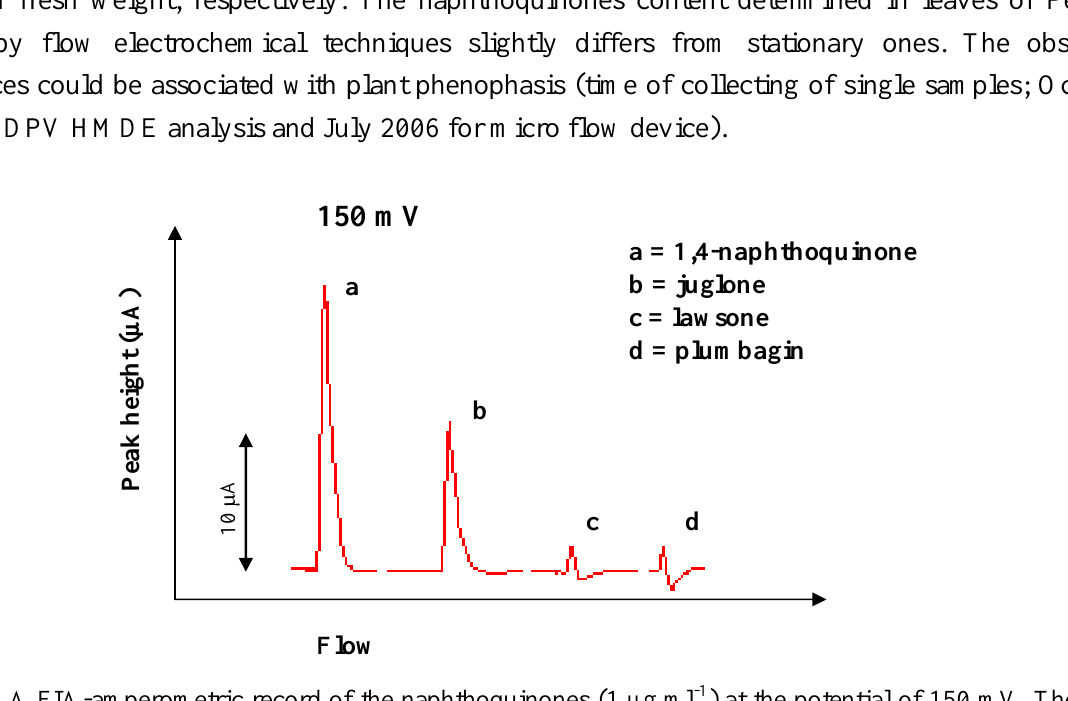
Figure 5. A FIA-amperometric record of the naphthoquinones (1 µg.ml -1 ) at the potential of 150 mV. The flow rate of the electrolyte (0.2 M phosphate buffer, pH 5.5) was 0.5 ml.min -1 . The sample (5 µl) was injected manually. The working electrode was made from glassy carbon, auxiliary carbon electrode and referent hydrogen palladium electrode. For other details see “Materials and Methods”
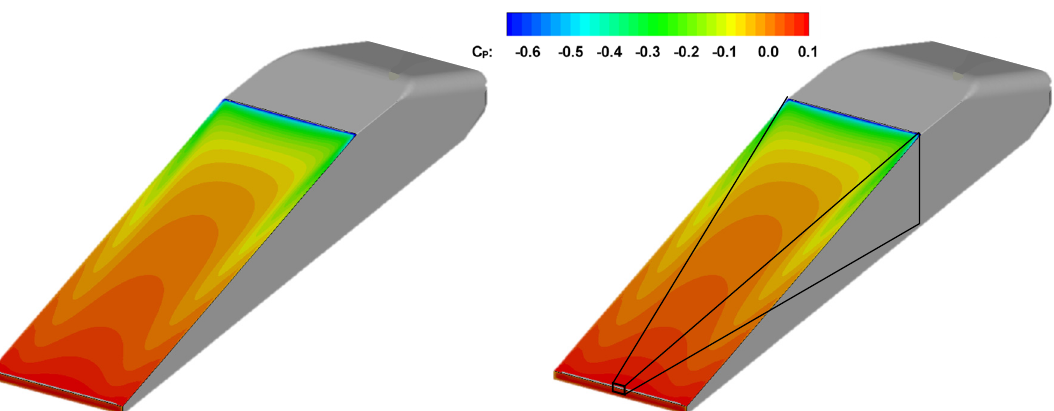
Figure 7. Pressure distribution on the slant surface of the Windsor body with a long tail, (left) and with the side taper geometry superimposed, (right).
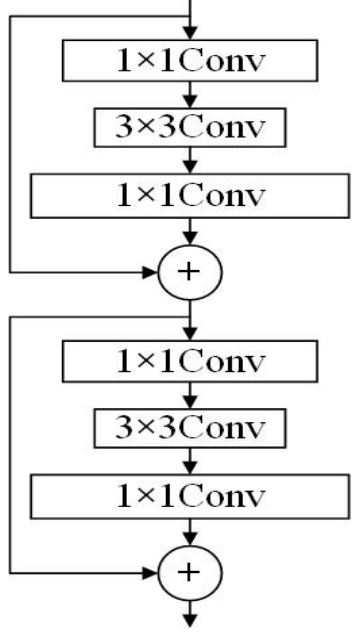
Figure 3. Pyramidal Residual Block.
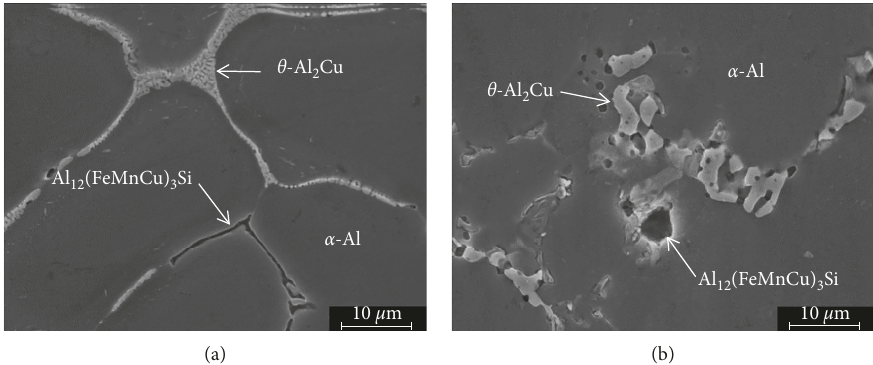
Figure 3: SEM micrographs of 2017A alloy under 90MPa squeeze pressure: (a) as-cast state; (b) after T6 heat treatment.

• ASSIGNED TASK: Leaving every picture out, output the data exactly as it stands.

• COMPLETED EXERCISE:
Figure 5. A FIA-amperometric record of the naphthoquinones (1 µg.ml -1 ) at the potential of 150 mV. The flow rate of the electrolyte (0.2 M phosphate buffer, pH 5.5) was 0.5 ml.min -1 . The sample (5 µl) was injected manually. The working electrode was made from glassy carbon, auxiliary carbon electrode and referent hydrogen palladium electrode. For other details see “Materials and Methods”
Figure 7. Pressure distribution on the slant surface of the Windsor body with a long tail, (left) and with the side taper geometry superimposed, (right).
Figure 3. Pyramidal Residual Block.
Figure 3: SEM micrographs of 2017A alloy under 90MPa squeeze pressure: (a) as-cast state; (b) after T6 heat treatment.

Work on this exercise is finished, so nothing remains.